Es gebe keine Hinweise auf einen terroristischen Hintergrund, teilte die Leitung des Armeestützpunktes mit. Der Täter war den Angaben zufolge 2011 im Irak im Kampfeinsatz. Seine Motive seien nicht bekannt. Er sei verhaltensauffällig gewesen und habe psychische Probleme gehabt. Die Tatwaffe, eine Pistole, habe er erst kürzlich gekauft.

Verteidigungsminister Chuck Hagel sprach vor Journalisten von einer "schrecklichen Tragödie". US-Präsident Barack Obama äußerte sich bestürzt über den Zwischenfall. Der Schütze hatte laut Militärangaben gegen vier Uhr nachmittags begonnen um sich zu schießen. Einsatzkräfte seien innerhalb von 15 Minuten eingetroffen. Die Bewohner von Fort Hood wurden per Twitter und Facebook aufgerufen, sich in Sicherheit zu bringen.
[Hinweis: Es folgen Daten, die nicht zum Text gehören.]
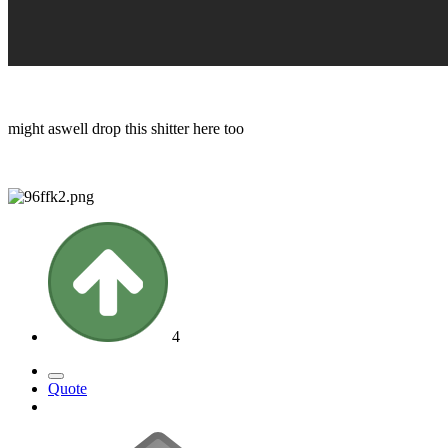
might aswell drop this shitter here too
4
Quote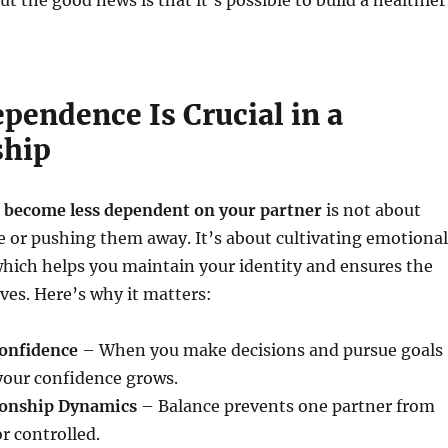
ut the good news is that it’s possible to build a healthier
pendence Is Crucial in a
ship
 become less dependent on your partner
is not about
e or pushing them away. It’s about cultivating emotional
hich helps you maintain your identity and ensures the
ives. Here’s why it matters:
onfidence
– When you make decisions and pursue goals
your confidence grows.
ionship Dynamics
– Balance prevents one partner from
r controlled.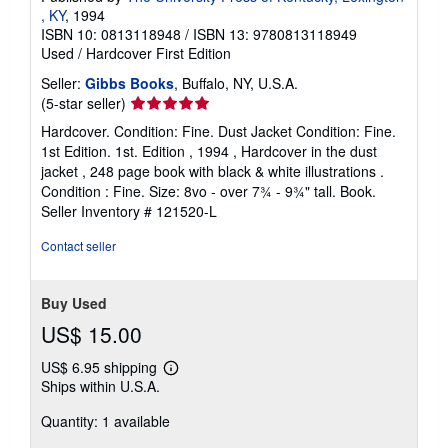
, KY
, 1994
ISBN 10: 0813118948
/
ISBN 13: 9780813118949
Used
/
Hardcover
First Edition
Seller:
Gibbs Books
, Buffalo, NY, U.S.A.
Seller
(5-star seller)
rating
Hardcover. Condition: Fine. Dust Jacket Condition: Fine.
5
1st Edition. 1st. Edition , 1994 , Hardcover in the dust
out
jacket , 248 page book with black & white illustrations .
of
Condition : Fine. Size: 8vo - over 7¾ - 9¾" tall. Book.
5
Seller Inventory # 121520-L
stars
Contact seller
Buy Used
US$ 15.00
US$ 6.95 shipping
Learn
Ships within U.S.A.
more
about
Quantity: 1 available
shipping
rates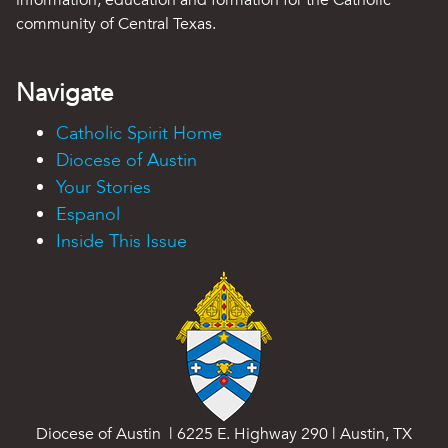
information, education and formation for the Catholic
community of Central Texas.
Navigate
Catholic Spirit Home
Diocese of Austin
Your Stories
Espanol
Inside This Issue
Diocese of Austin | 6225 E. Highway 290 | Austin, TX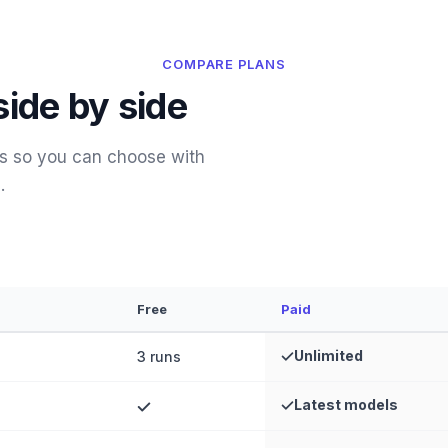
COMPARE PLANS
side by side
es so you can choose with
.
Free
Paid
Unlimited
3 runs
Latest models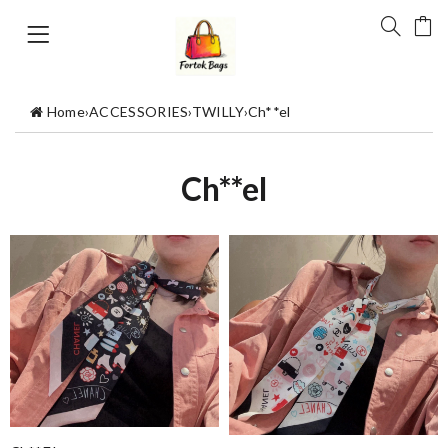
Home
›
ACCESSORIES
›
TWILLY
›
Ch**el
Ch**el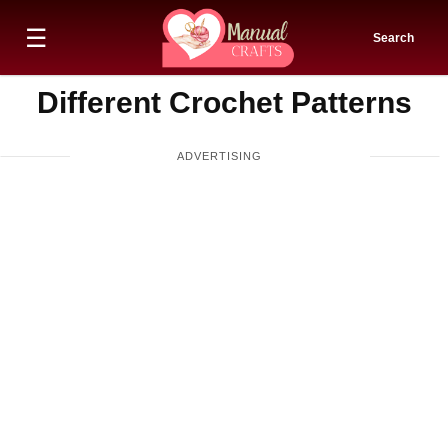
☰
Search
Different Crochet Patterns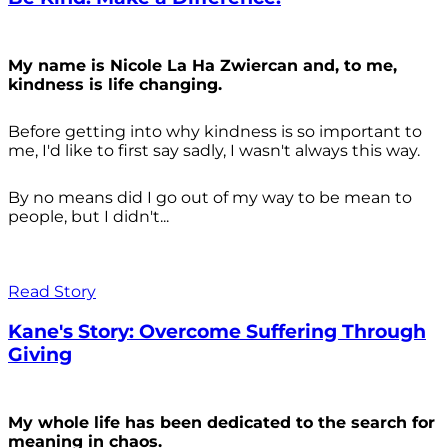
My name is Nicole La Ha Zwiercan and, to me,
kindness is life changing.
Before getting into why kindness is so important to
me, I'd like to first say sadly, I wasn't always
this way.
By no means did I go out of my way to be mean to
people, but I didn't...
Read Story
Kane's Story: Overcome Suffering Through
Giving
My whole life has been dedicated to the search for
meaning in chaos.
Der Vorfall weckt Erinnerungen: Auf dem Stützpunkt Ford Hood hatte 2009 ein Soldat bei einem Amoklauf 13 Menschen erschossen und 30 Soldaten verletzt. Der Militärpsychiater Nidal Hasan wurde im vergangenen August wegen der Tat zum Tode verurteilt. Es hieß, es solle Kontakte zu radikalen Islamisten gehabt haben.